(Saved entries)

--- start ---

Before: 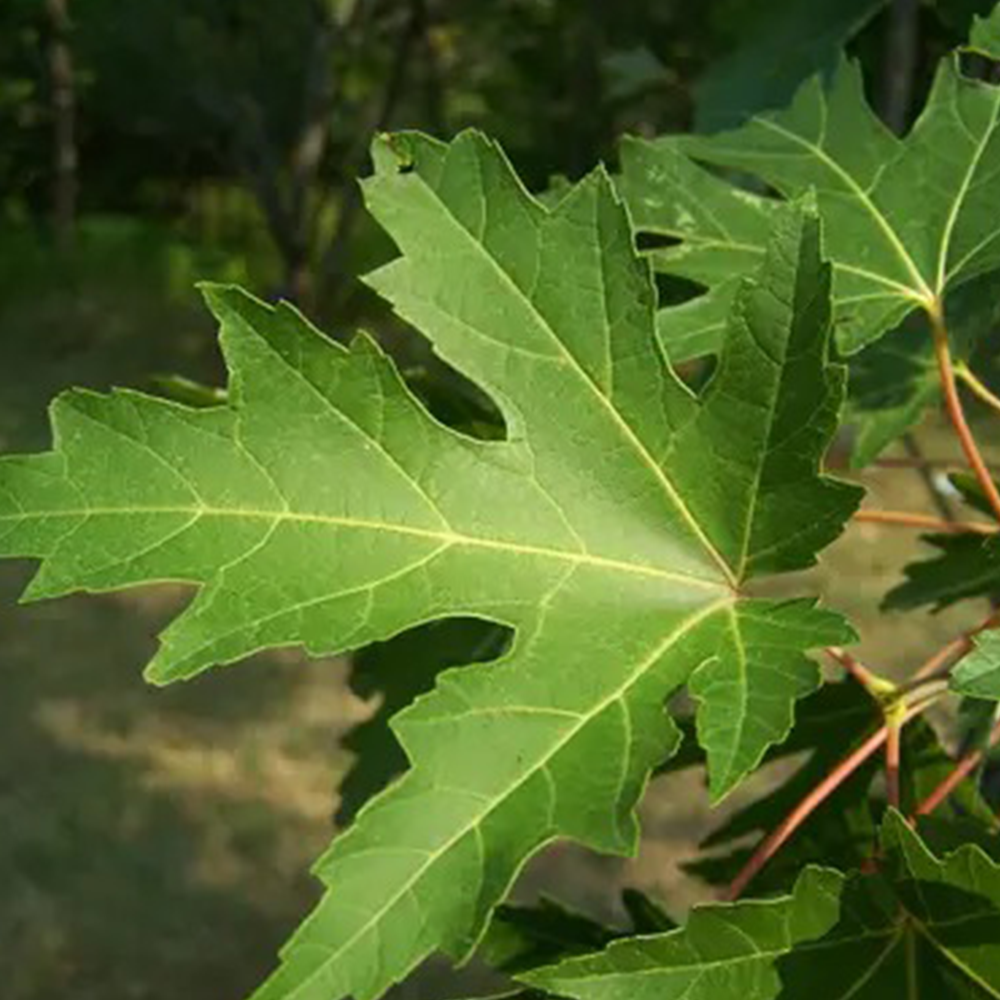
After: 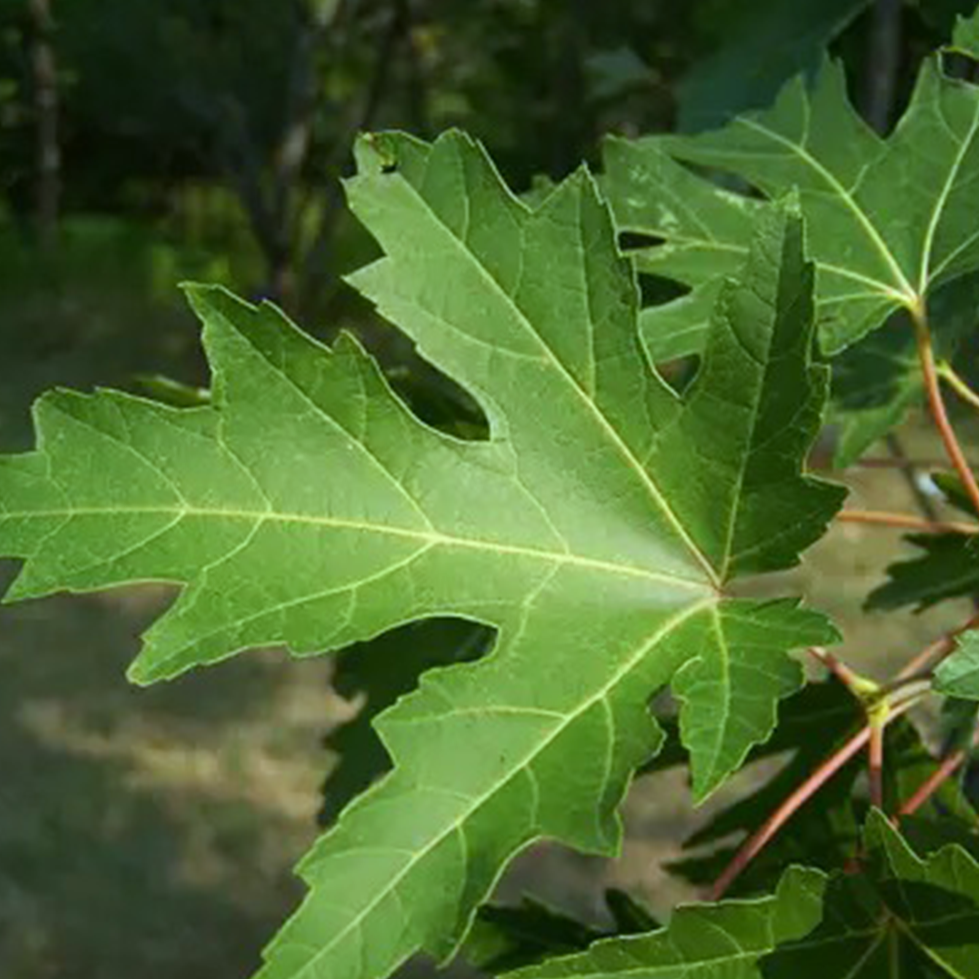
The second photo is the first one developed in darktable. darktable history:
white balance: red 0.926, green 1.003, blue 1.133
crop: left 1.743%, right 0.268%, bottom 2.011%
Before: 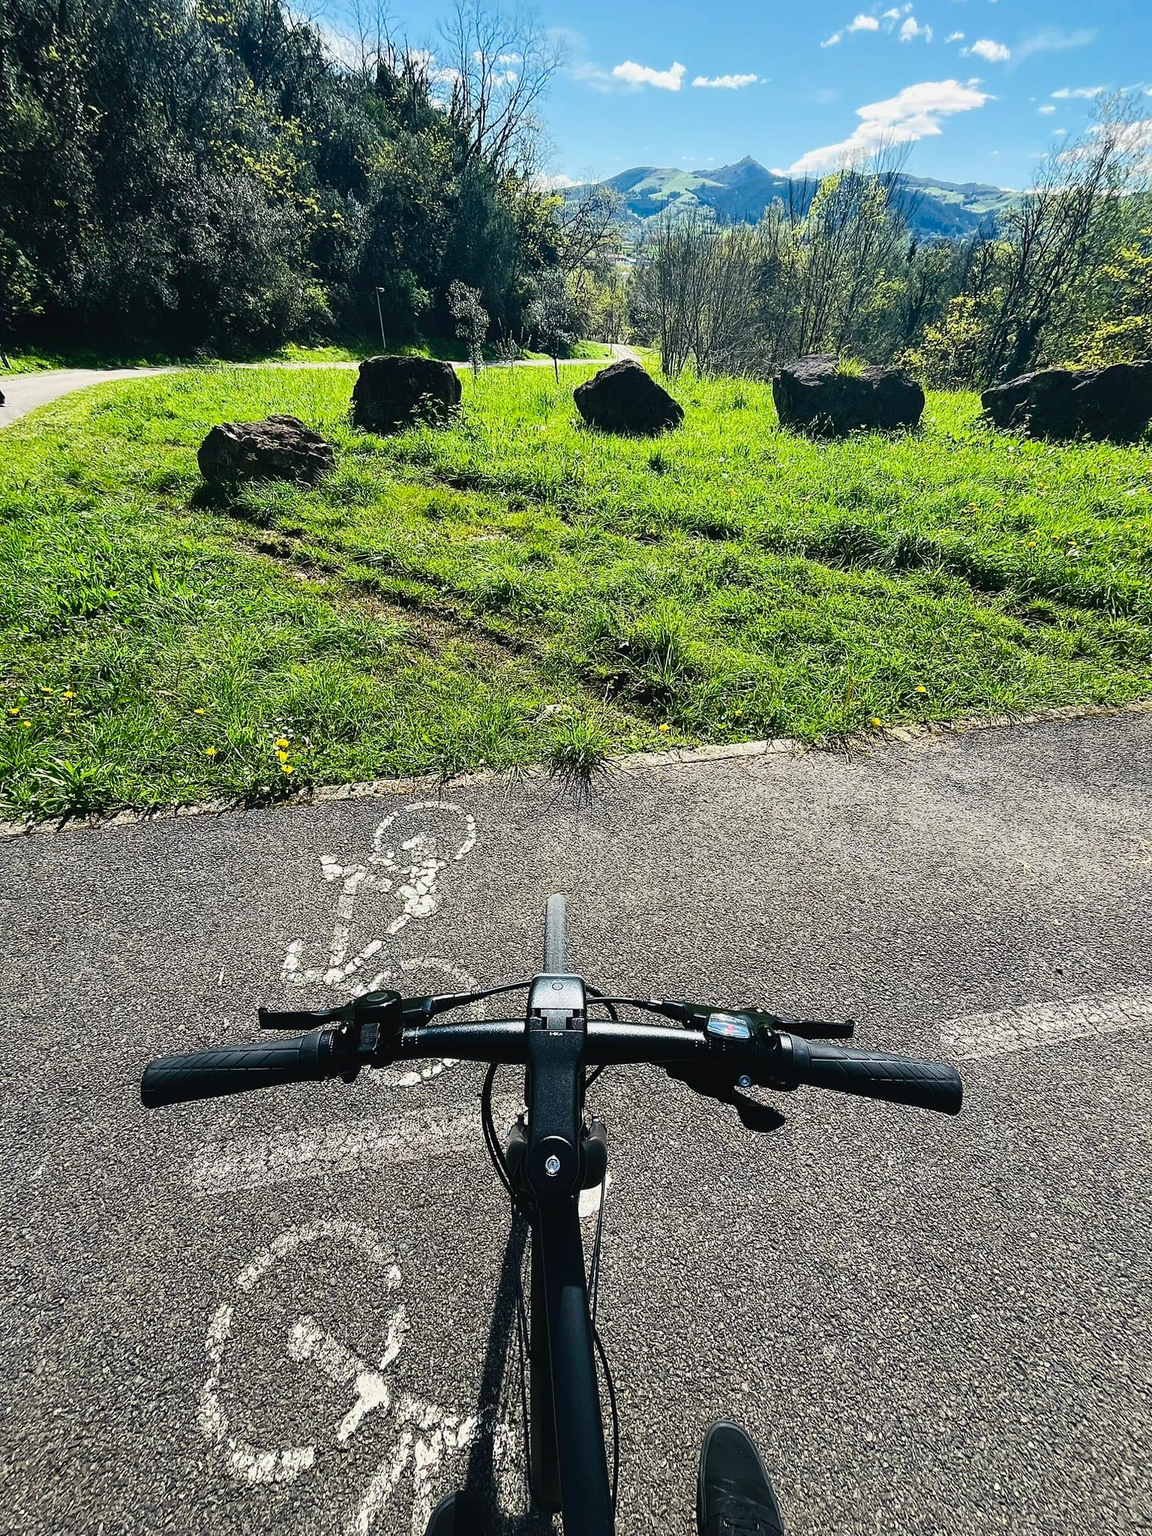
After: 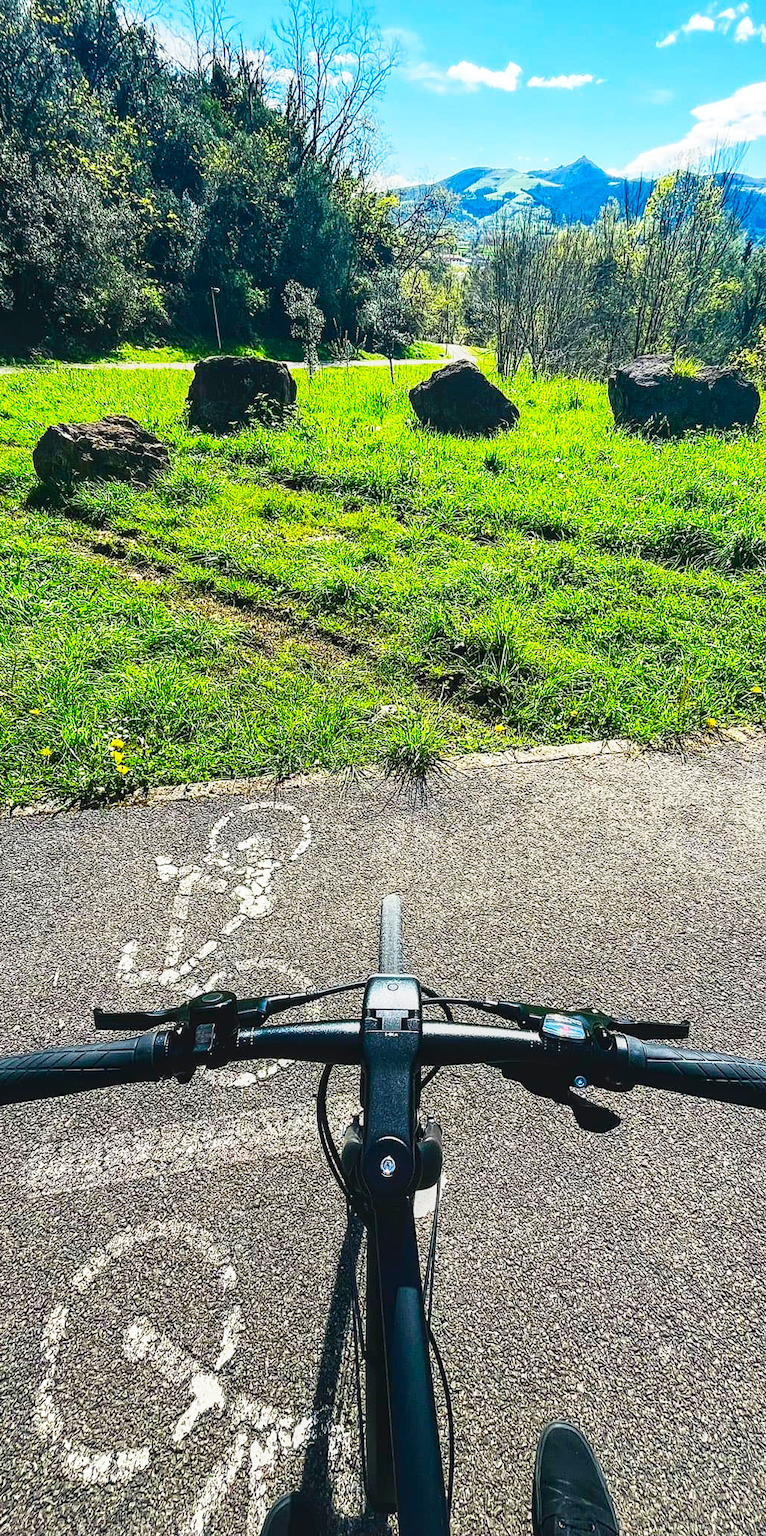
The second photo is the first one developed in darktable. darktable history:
contrast brightness saturation: saturation 0.508
local contrast: on, module defaults
base curve: curves: ch0 [(0, 0) (0.579, 0.807) (1, 1)], exposure shift 0.579, preserve colors none
crop and rotate: left 14.333%, right 19.076%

--- end ---

> _What to produce_
Rewrite the text of every item with "second photo" changed to "edited photo" and everything else left as it is. Omit the pictures from your answer.

> _Result of this exercise_
Before: 
After: 
The edited photo is the first one developed in darktable. darktable history:
white balance: red 0.926, green 1.003, blue 1.133
crop: left 1.743%, right 0.268%, bottom 2.011%
Before: 
After: 
The edited photo is the first one developed in darktable. darktable history:
contrast brightness saturation: saturation 0.508
local contrast: on, module defaults
base curve: curves: ch0 [(0, 0) (0.579, 0.807) (1, 1)], exposure shift 0.579, preserve colors none
crop and rotate: left 14.333%, right 19.076%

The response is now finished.